Sorry for wee-weeing out all over your right margin, WS. Usually these URLs behave.

Alpha Whisky Romeo is probative. When you want to die and earn your 72 virgins, it don't make no nevermind how you get martyred. Any ol' martyrdom will do. They probably should have put in an incentive program, like you get 144 if you pull off a really great massacre.

11:18 PM  
Anonymous Anonymous said...

Winston--
it wouldn't surprise me at all if democracy were to break out in Iraq, eventually. And I will be surprised if it doesn't break out in Iran within the decad; it's certainly broken out in other dictatorships in recent memory.

Democracy in country X was caused by event Y is about as huge Post Hoc Ergo Propter Hoc as it gets.

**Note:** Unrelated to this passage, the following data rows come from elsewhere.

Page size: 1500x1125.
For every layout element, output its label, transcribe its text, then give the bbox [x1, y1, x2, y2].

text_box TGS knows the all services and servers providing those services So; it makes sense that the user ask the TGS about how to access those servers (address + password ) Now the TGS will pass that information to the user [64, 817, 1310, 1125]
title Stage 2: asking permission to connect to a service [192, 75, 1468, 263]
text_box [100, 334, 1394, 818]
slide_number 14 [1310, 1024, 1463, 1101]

A plausible counter-factual claim that there would already be democracy in Iran if the US hadn't invaded Iran in 2003. It's no less convincing than a hypothetical positive outcome in Iraq would be a predictable result of the invasion.

-mac

12:40 AM  
Anonymous gavagai said...

W.S.:You've been body-snatched by William Clifford. Could be worse I suppose.

7:16 PM  
Blogger Winston Smith said...

mac--
Absolutely. I think that eventual democracy in Iraq is a virtual certainty.

G--
Have you ever noticed how similar Clifford's "Ethics of Belief" paper is to Peirce's "Fixation of Belief"? (They were published the same year, incidentally.) Must have been something in the water.